MRP: Come ho detto all’inizio di quest’intervista e come sempre ripeto nelle presentazioni, Pazienti smarriti non è un libro sulla malasanità, ma una storia di sentimenti. La malattia di Ettore è stata un percorso durante il quale si è avuto l’incontro con operatori sanitari capaci e disponibili ed altri venali o boriosi, con persone meravigliose – buoni samaritani, – e con chi, invece, non si sarebbe mai voluto incontrare. Si è sperimentata la solidarietà, autentica, commovente, tra gli ammalati, tra le famiglie degli ammalati. Abbiamo percepito, nel momento più critico della malattia, nel passaggio alle cure palliative, un distacco, da parte dei medici proprio quando vi era maggiore necessità della loro presenza. Un atteggiamento difensivo, un “ritirarsi” forse dovuto all’idea dell’impotenza, della sconfitta, personale e della medicina. A mio parere, la malasanità, non è solo l’ inadeguatezza dei servizi, ma soprattutto la scarsa attenzione al paziente, l’incapacità di rispondere anche al bisogno d’umanità di chi vive l’esperienza della malattia.
LS: E’ singolare che entrambi i sogni-visioni che la protagonista fa ricalcano una serie di elementi che la concernono nella realtà: la frequentazione dell’ospedale, la malattia del fratello, l’unione con gli altri membri della famiglia. Nel secondo sogno mentre i parenti stanno aspettando Ettore che esca dalla sala Tac, si rendono conto che è scomparso e tutti si mettono a cercarlo. Siamo nel sogno. Si fa riferimento così ai “pazienti smarriti” da cui deriva il titolo del romanzo. In che senso i pazienti sono smarriti? E’ la malattia a privarli di sicurezze e del riconoscimento degli spazi? Perché la protagonista fa questo sogno?
MRP: Il titolo del romanzo deriva proprio dall’episodio dello smarrimento del paziente in ospedale. Dopo una Tac, Ettore fu “realmente” smarrito. Come una valigia. E l’Esercito della Salvezza a cercarlo dappertutto… Non fu un sogno. Tutt’altro! In quale chiave dovevo riportare un fatto del genere? Sono ricorsa all’espediente onirico, calcandovi la mano, arrivando al surreale. Solo nei sogni-incubo dovrebbero verificarsi certi fatti. Il titolo potrebbe essere letto anche come metafora dello smarrimento, dello spaesamento che prende chi, all’improvviso, si trova sradicato dal proprio ambiente, in un contesto sconosciuto, e con l’incognita della malattia. Naturalmente lo smarrimento è una richiesta d’aiuto.

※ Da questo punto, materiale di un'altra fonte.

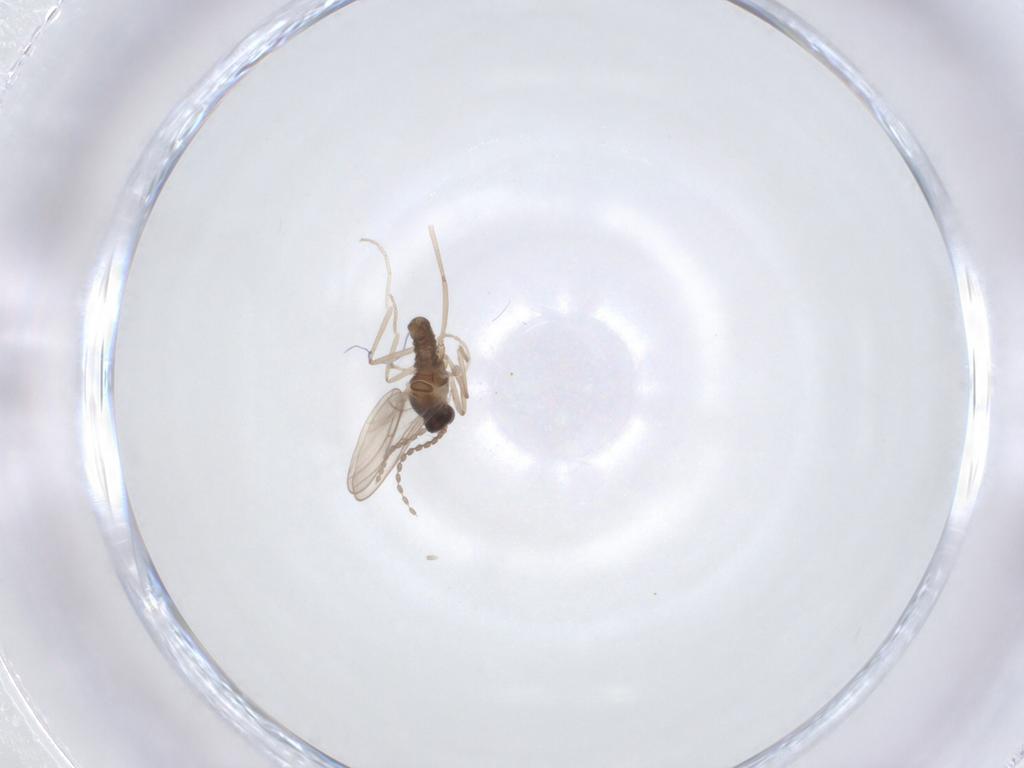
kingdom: Animalia
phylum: Arthropoda
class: Insecta
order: Diptera
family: Cecidomyiidae
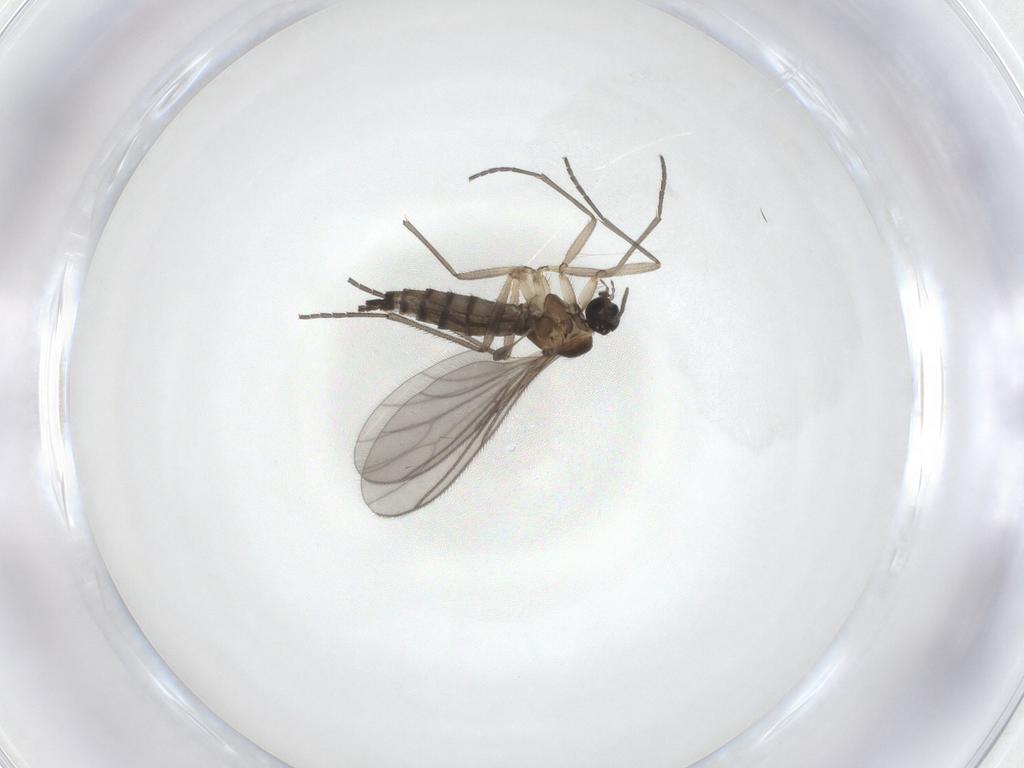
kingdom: Animalia
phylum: Arthropoda
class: Insecta
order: Diptera
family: Sciaridae
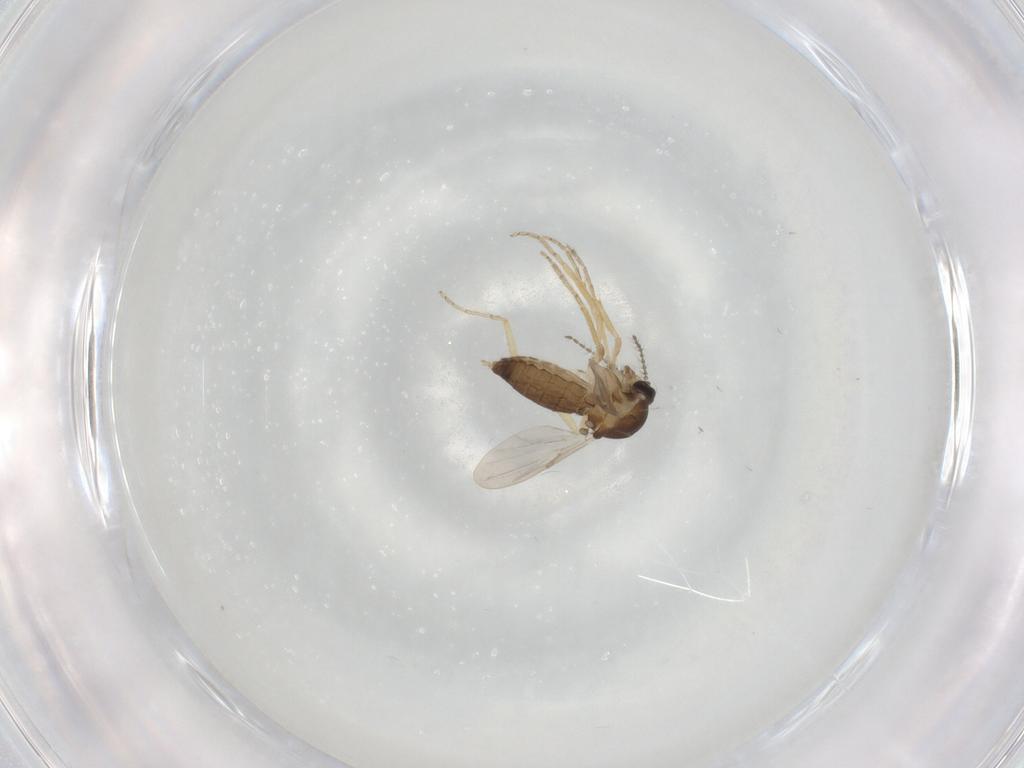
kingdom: Animalia
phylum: Arthropoda
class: Insecta
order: Diptera
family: Ceratopogonidae
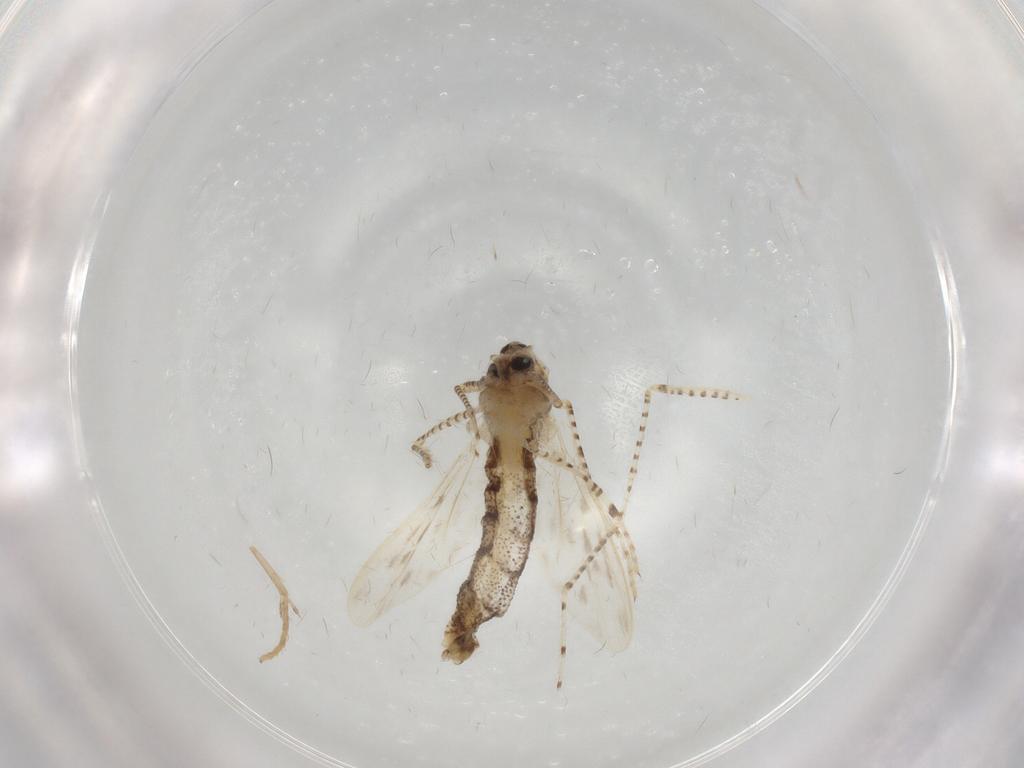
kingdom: Animalia
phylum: Arthropoda
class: Insecta
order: Diptera
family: Chaoboridae
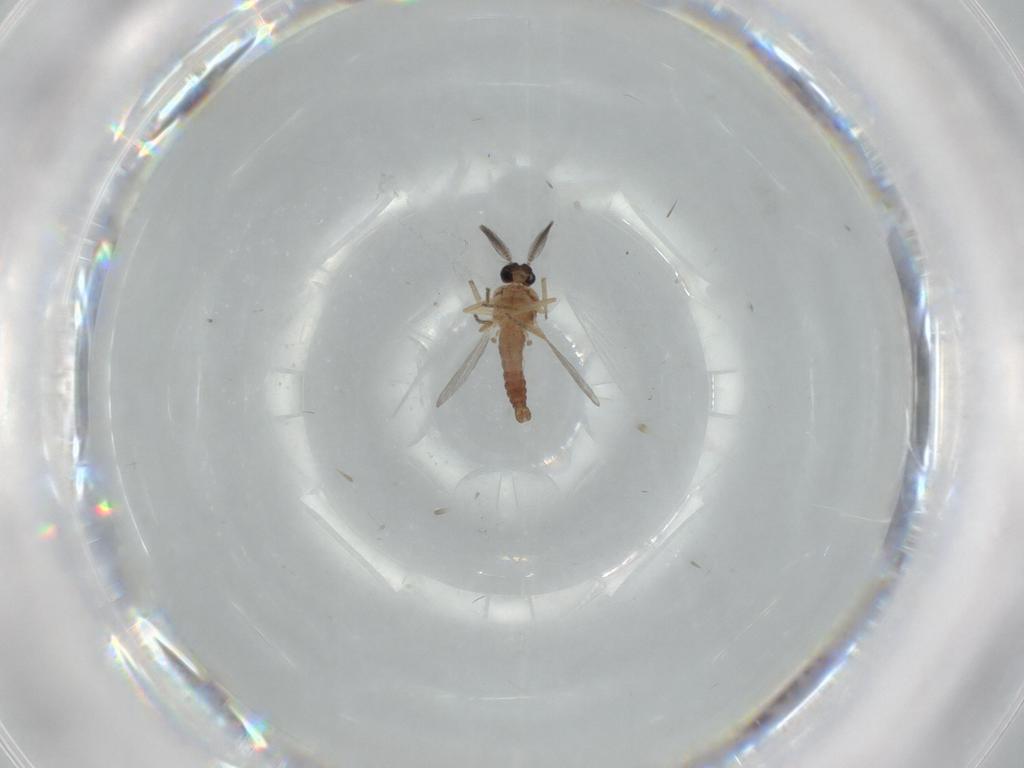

LS: Hai altri lavori in cantiere? Stai scrivendo qualcosa o hai in mente un nuovo progetto? Se sì, puoi anticiparci qualcosa?
MRP: La lettura e la scrittura fanno parte del mio quotidiano. Sono napoletana e quindi superstiziosa per cui preferisco non aggiungere altro. Però, Lorenzo, di sicuro c’è una storia che mi piacerebbe moltissimo scrivere, una storia che avesse questo incipit: c’era una volta, c’era una volta, una bruttissima malattia e adesso non c’è più.
Ringrazio Maria Rosaria Pugliese per avermi concesso questa intervista.